Rusia invade Ucrania como forma desesperada para no hundirse en la arrinconada irrelevancia que Estados Unidos y sus aliados le estaban propinando al centrarse en el Indo-Pacífico.
Con este propósito, asume el riesgo del aislamiento diplomático, el desgaste económico y la contraproducente estrategia a nivel de seguridad. Todo dentro de una reacción más fuerte de lo esperado: la resistencia ucraniana y la presión internacional han sobrepasado las expectativas.
En resumen, Rusia continúa por el camino contrario al que debería elegir para proyectarse como una potencia regional que aspira a volverse una global. No diversifica su economía ni recolecta aliados desparramando algún tipo de propuesta cultural o ideológica, más allá de su difusión de fake news, al tiempo que le da motivos al enemigo para que refuerce su alianza.
Las sanciones masivas pueden afectar más simbólicamente que económicamente, pero la confirmación de que la dependencia europea de la energía rusa no es viable se pone de manifiesto con la decisión de Alemania de detener el Nord Stream 2.
Por otro lado, al igual que con aquella represión de Moscú del levantamiento húngaro en 1956, la OTAN se solidifica y refuerza su frente oriental mientras la imagen de Rusia se sigue desmoronando. Tal vez Pekín no sea el parachoques más seguro y confiable.
Todo este razonamiento tiene una lógica occidental. Sin embargo, Moscú en el tablero geopolítico ha representado un actor muy particular; una especie de Bizarro, no por el típico uso incorrecto de este adjetivo en español, sino por aquel enemigo de Superman que lo copia de una forma distorsionada y viene de un planeta con forma de cubo regido por un Código Bizarro que dicta: “¡Hacemos lo contrario de todas las cosas terrenales! El Pacto de Varsovia fue un buen ejemplo de algo sacado de ese mundo: una alianza militar que invadió solo a sus propios miembros.
El Zar se asentaba sobre su autocracia, feudalismo y dominio terrestre cuando Occidente se derramaba gradualmente por todos los mares de la industria y los derechos, luego la Unión Soviética se encerraba en el más grande cubo, cuyos cuadrados se iban desprendiendo con el desfigurado reflejo occidental.

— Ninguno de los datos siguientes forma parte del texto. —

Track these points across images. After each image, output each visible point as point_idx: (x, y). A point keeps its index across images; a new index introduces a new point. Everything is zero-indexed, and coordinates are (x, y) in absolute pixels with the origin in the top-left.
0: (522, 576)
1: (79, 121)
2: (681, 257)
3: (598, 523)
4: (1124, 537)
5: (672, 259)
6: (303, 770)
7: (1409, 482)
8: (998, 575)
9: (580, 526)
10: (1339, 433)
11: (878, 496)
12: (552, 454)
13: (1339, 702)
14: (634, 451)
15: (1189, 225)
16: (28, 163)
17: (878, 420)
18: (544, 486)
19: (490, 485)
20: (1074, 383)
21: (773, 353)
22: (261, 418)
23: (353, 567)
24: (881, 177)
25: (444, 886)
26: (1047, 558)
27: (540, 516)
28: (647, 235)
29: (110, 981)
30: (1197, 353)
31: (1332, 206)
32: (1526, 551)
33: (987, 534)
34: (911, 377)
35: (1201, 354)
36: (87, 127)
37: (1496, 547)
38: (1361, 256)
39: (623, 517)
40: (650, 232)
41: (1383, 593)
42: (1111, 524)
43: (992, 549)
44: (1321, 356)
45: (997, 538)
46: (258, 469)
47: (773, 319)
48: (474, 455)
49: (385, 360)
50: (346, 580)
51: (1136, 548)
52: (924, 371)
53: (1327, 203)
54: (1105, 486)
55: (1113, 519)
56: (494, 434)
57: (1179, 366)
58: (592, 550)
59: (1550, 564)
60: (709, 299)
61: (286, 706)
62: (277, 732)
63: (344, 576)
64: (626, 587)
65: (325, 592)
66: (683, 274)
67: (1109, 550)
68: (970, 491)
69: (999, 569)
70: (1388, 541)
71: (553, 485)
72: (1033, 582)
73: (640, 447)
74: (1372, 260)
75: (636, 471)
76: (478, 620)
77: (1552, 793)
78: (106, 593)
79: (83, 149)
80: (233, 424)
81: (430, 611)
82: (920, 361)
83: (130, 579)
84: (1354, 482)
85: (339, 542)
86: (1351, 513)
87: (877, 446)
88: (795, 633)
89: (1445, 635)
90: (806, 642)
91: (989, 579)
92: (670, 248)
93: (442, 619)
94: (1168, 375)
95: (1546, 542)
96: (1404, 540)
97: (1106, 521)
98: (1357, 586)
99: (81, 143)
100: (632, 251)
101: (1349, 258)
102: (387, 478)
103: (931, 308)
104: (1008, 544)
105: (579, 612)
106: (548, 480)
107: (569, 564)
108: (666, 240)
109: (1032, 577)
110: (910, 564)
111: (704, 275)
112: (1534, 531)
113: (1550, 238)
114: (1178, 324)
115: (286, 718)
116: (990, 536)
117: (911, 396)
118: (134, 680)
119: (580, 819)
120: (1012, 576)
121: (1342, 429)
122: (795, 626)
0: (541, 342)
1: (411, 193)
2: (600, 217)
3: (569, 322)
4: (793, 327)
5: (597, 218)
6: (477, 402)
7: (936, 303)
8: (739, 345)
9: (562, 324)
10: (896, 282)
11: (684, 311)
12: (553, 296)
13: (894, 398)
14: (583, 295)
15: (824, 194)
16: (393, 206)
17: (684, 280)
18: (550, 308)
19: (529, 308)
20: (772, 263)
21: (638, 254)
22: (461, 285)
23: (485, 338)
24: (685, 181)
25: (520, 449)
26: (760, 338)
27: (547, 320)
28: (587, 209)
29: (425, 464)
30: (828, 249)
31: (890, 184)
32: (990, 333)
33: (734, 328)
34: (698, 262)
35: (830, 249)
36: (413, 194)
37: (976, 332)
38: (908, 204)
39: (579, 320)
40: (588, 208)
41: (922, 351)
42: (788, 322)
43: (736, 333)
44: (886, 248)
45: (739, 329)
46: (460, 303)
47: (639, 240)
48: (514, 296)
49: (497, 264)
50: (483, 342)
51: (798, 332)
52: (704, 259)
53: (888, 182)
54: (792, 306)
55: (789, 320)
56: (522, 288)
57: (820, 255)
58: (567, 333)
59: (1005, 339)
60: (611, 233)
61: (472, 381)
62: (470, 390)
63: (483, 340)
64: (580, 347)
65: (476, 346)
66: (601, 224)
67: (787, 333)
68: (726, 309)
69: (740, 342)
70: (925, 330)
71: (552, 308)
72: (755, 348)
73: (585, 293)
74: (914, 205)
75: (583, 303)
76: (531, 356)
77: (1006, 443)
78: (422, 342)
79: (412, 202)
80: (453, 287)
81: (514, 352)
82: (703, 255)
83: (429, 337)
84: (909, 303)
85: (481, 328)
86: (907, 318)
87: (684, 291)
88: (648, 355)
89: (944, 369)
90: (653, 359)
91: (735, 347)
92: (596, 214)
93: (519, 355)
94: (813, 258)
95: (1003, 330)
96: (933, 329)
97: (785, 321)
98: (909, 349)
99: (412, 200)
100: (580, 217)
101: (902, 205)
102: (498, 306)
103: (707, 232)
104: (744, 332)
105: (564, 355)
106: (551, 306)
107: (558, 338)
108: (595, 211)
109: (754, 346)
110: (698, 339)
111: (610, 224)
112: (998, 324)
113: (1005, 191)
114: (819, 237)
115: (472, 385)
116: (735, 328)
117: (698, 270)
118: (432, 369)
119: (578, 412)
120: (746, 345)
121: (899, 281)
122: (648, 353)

Hoy, luego de la humillación de los noventa y con un cerco atlántico cada vez más apretado, este bizarro país (en el correcto uso del término) se ha vuelto más Bizarro que nunca: una federación gobernada sin discusión desde Moscú; una república con un dictador, cuya recomposición militar se ha dejado por el camino los otros condimentos de un imperio.
He aquí una enorme y vacua fiera herida que puede cambiar de pelaje, pero que se mantiene siempre como ese familiar y exótico contraste. Así sigue oscilando siempre dentro de su cúbica inmensidad incompleta: a la manera del gatopardismo, este oso pardo cambia de forma para permanecer como el malo necesario que pierde sin desaparecer bajo un telón inquieto; una potencia regional bicontinental con aspiraciones universales, aunque finalmente mantiene una misma zona de influencia alrededor de sus fronteras más o menos amplia según la época.
Allí prepara la actuación que da sentido a su dostoievskiana existencia, espectáculo en el teatro global que Occidente, engalanando el humeano azul de su crespo cabello con un pesado y volátil sombrero tan enroscado como estrellado, disfruta y sufre desde su cómoda y ensanchada butaca.